Pour les promoteurs de l’Alliance, le cadre réglementaire actuel offre pourtant des marges de manœuvre significatives
L’Alliance entend faire évoluer les pratiques d’achats publics en sécurisant les acheteurs dans leurs décisions et en favorisant une approche plus globale de la performance des offres, intégrant l’origine, la qualité, la durabilité et l’impact social, au-delà du seul critère du prix. Cette ambition se heurte toutefois à des pratiques d’achat fortement contraintes. Les acheteurs publics évoluent dans un cadre juridique exigeant, marqué par une forte culture du risque et une responsabilité individuelle qui incite souvent à privilégier le critère du prix, perçu comme le plus sécurisant. Dans ce contexte, la prise en compte de considérations industrielles, sociales ou environnementales demeure inégale selon les organisations et leur niveau de maturité achats.
La commande publique au cœur de la démarche
Pour les promoteurs de l’Alliance, le cadre réglementaire actuel offre pourtant des marges de manœuvre significatives. Sans remettre en cause les principes de concurrence et d’égalité de traitement, les acheteurs publics peuvent déjà s’appuyer sur des outils existants tels que l’analyse du coût du cycle de vie, l’intégration de critères environnementaux et sociaux, ou encore des exigences techniques liées à la durabilité, à la traçabilité et à la qualité des produits. Autant de leviers permettant d’apprécier plus finement la performance globale des offres et de sécuriser les arbitrages. L’enjeu n’est donc pas de promouvoir un patriotisme économique de principe, mais de favoriser une évolution progressive et sécurisée des pratiques, en donnant aux acheteurs les repères et les méthodes nécessaires pour intégrer ces dimensions dans leurs décisions quotidiennes.
Pour les acheteurs publics, l’enjeu n’est pas de rompre avec leurs obligations, mais d’élargir leur grille de lecture
L’initiative ne se limite pas à la commande publique.

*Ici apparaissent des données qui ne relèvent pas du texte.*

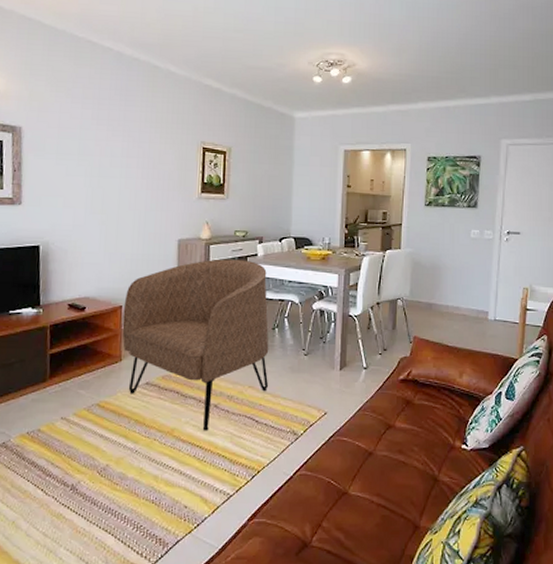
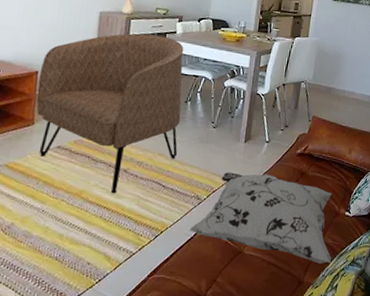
decorative pillow: none [287,404,450,505] -> present [189,172,332,264]

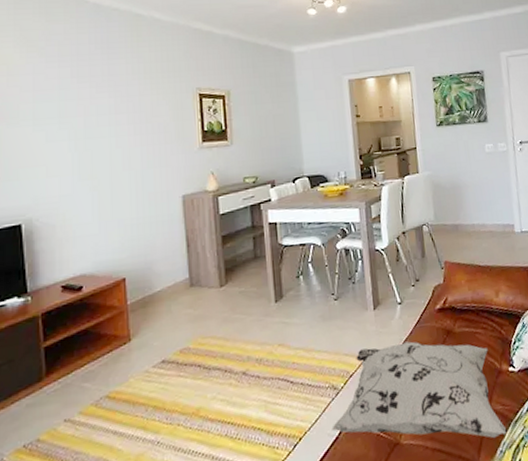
armchair: present [36,33,184,194] -> none [127,207,299,405]

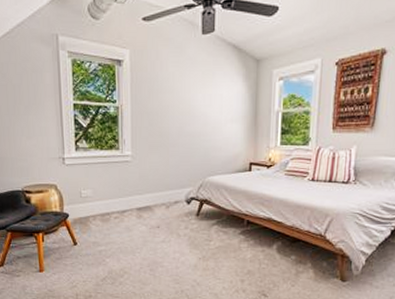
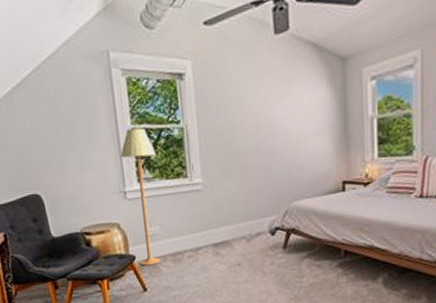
floor lamp: none [62,104,93,223] -> present [120,128,161,266]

Elle intègre également un volet consacré aux compétences industrielles, avec l’ambition de mieux adapter l’offre de formation aux besoins des entreprises et des territoires, et de sécuriser les parcours professionnels dans un contexte de montée en gamme de la production. Un second chantier porte sur le financement de l’appareil productif, avec la volonté de mieux orienter l’épargne vers l’investissement industriel afin d’accompagner la modernisation des outils de production et les projets de relocalisation, en particulier pour les PME et les ETI.
À travers cette démarche, la commande publique est appelée à jouer un rôle plus stratégique dans la politique industrielle française. Pour les acheteurs publics, l’enjeu n’est pas de rompre avec leurs obligations, mais d’élargir leur grille de lecture. En intégrant les impacts économiques, sociaux et environnementaux, l’achat public s’affirme donc comme un levier de réindustrialisation.